For nearly three years we had a regular conversation. It went something like this:
“Dance with me please”
“I don’t dance”
“Just once please”
“No Shinners, just leave it”
Okay. So he didn’t dance. I also never heard him sing, not even happy birthday, in three years. But anyway, about dancing.
So he never danced. I love to dance, I dance burlesque and I love it. I used to dance salsa, and I loved that, I wanted him to join me and be my partner. Three valentines days went past and I was hoping that he would take me dancing. Nadda.
We went to a nightclub with my friends once, myself and two of my friends (one guy and one girl) and he stood in the corner and didn’t move.
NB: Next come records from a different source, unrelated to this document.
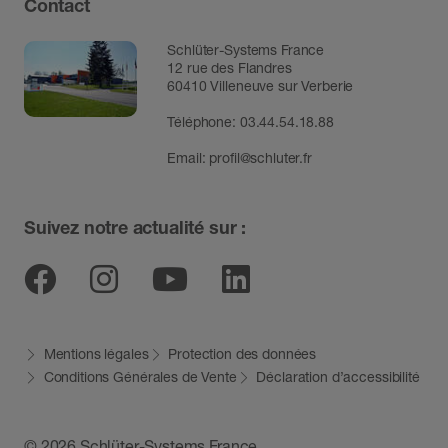
Contact
Schlüter-Systems France
12 rue des Flandres
60410 Villeneuve sur Verberie
Téléphone: 03.44.54.18.88
Email:
profil@schluter.fr
Suivez notre actualité sur :
Facebook
Instagram
Youtube
Linkedin
Mentions légales
Protection des données
Conditions Générales de Vente
Déclaration d’accessibilité
© 2026 Schlüter-Systems France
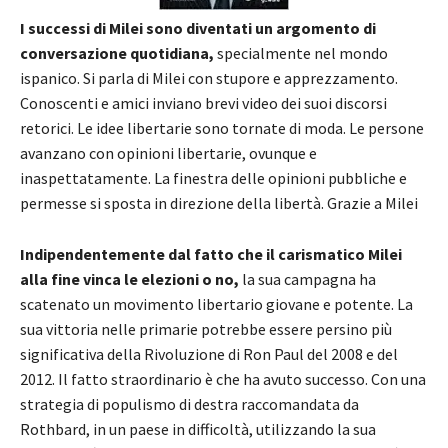
I successi di Milei sono diventati un argomento di
conversazione quotidiana,
specialmente nel mondo
ispanico. Si parla di Milei con stupore e apprezzamento.
Conoscenti e amici inviano brevi video dei suoi discorsi
retorici. Le idee libertarie sono tornate di moda. Le persone
avanzano con opinioni libertarie, ovunque e
inaspettatamente. La finestra delle opinioni pubbliche e
permesse si sposta in direzione della libertà. Grazie a Milei
Indipendentemente dal fatto che il carismatico Milei
alla fine vinca le elezioni o no,
la sua campagna ha
scatenato un movimento libertario giovane e potente. La
sua vittoria nelle primarie potrebbe essere persino più
significativa della Rivoluzione di Ron Paul del 2008 e del
2012. Il fatto straordinario è che ha avuto successo. Con una
strategia di populismo di destra raccomandata da
Rothbard, in un paese in difficoltà, utilizzando la sua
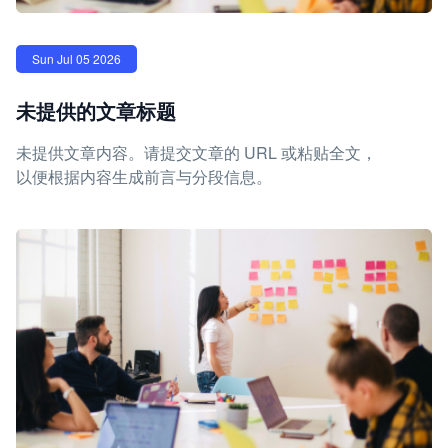
Sun Jul 05 2026
未提供的文章标题
未提供文章内容。请提交文章的 URL 或粘贴全文，
以便根据内容生成前言与分段信息。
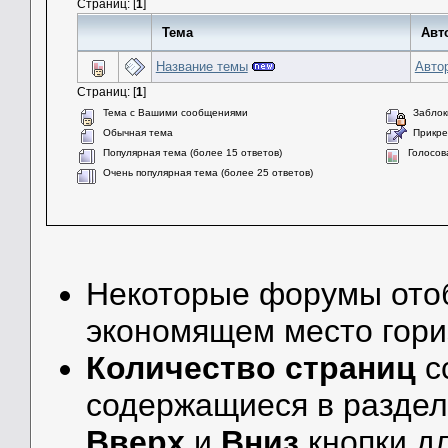
Страниц: [
1
]
Тема
Авт
Название темы
Авто
Страниц: [
1
]
Тема с Вашими сообщениями
Заблок
Обычная тема
Прикре
Популярная тема (более 15 ответов)
Голосов
Очень популярная тема (более 25 ответов)
Некоторые форумы от
экономящем место гори
Количество страниц
с
содержащиеся в разделе
Вверх
и
Вниз
кнопки дл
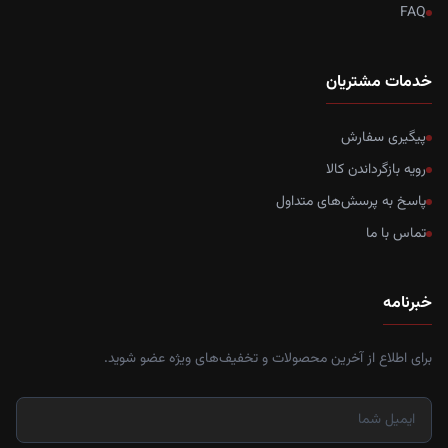
FAQ
خدمات مشتریان
پیگیری سفارش
رویه بازگرداندن کالا
پاسخ به پرسش‌های متداول
تماس با ما
خبرنامه
برای اطلاع از آخرین محصولات و تخفیف‌های ویژه عضو شوید.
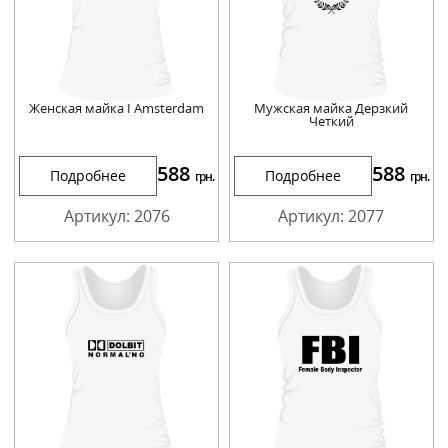
Женская майка I Amsterdam
Мужская майка Дерзкий
Четкий
588
588
Подробнее
Подробнее
грн.
грн.
Артикул: 2076
Артикул: 2077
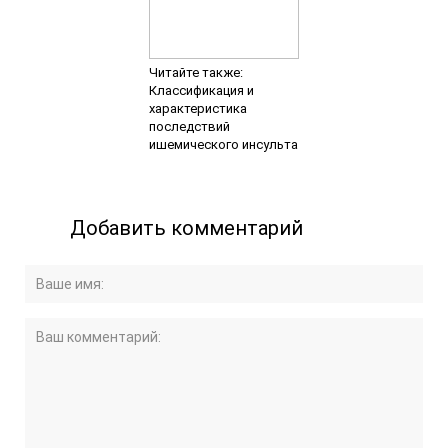
Читайте также:
Классификация и
характеристика
последствий
ишемического инсульта
Добавить комментарий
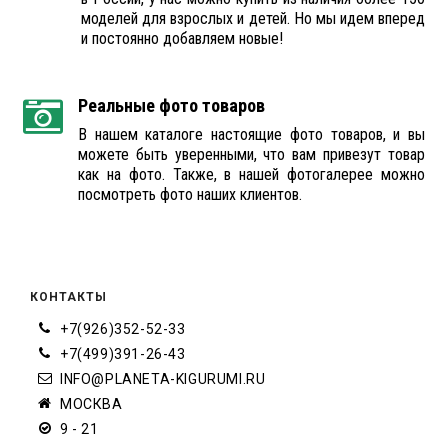
моделей для взрослых и детей. Но мы идем вперед
и постоянно добавляем новые!
Реальные фото товаров
В нашем каталоге настоящие фото товаров, и вы
можете быть уверенными, что вам привезут товар
как на фото. Также, в нашей фотогалерее можно
посмотреть фото наших клиентов.
КОНТАКТЫ
+7(926)352-52-33
+7(499)391-26-43
INFO@PLANETA-KIGURUMI.RU
МОСКВА
9 - 21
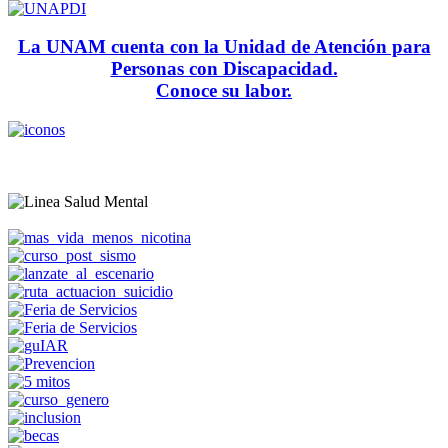
La UNAM cuenta con la Unidad de Atención para
Personas con Discapacidad.
Conoce su labor.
He went out twice this weekend, both nights he danced. He danced to the music he hates, and that I enjoy. He danced, he sweated and he moved. He also pulled twice.
Was it that I was just not the girl to make an effort for? I just keep on thinking that everything that he has done since we broke up is him being him. I don’t like some of it, but I like other bits. I just think he didn’t want to do it with me. If it was his ex, I think he would have done everything for her. But I was never her. I was never going to be her. And he still wants her. He still messages her when he is drunk. When will he realise what he had (me) and what he is chasing? He is chasing a lie.
I always thought he would hear this song, and be filled with regret. Maybe he won’t. We were never sunshine and daisies and we are better off without each other (well I will be one day) but maybe we should never have been together.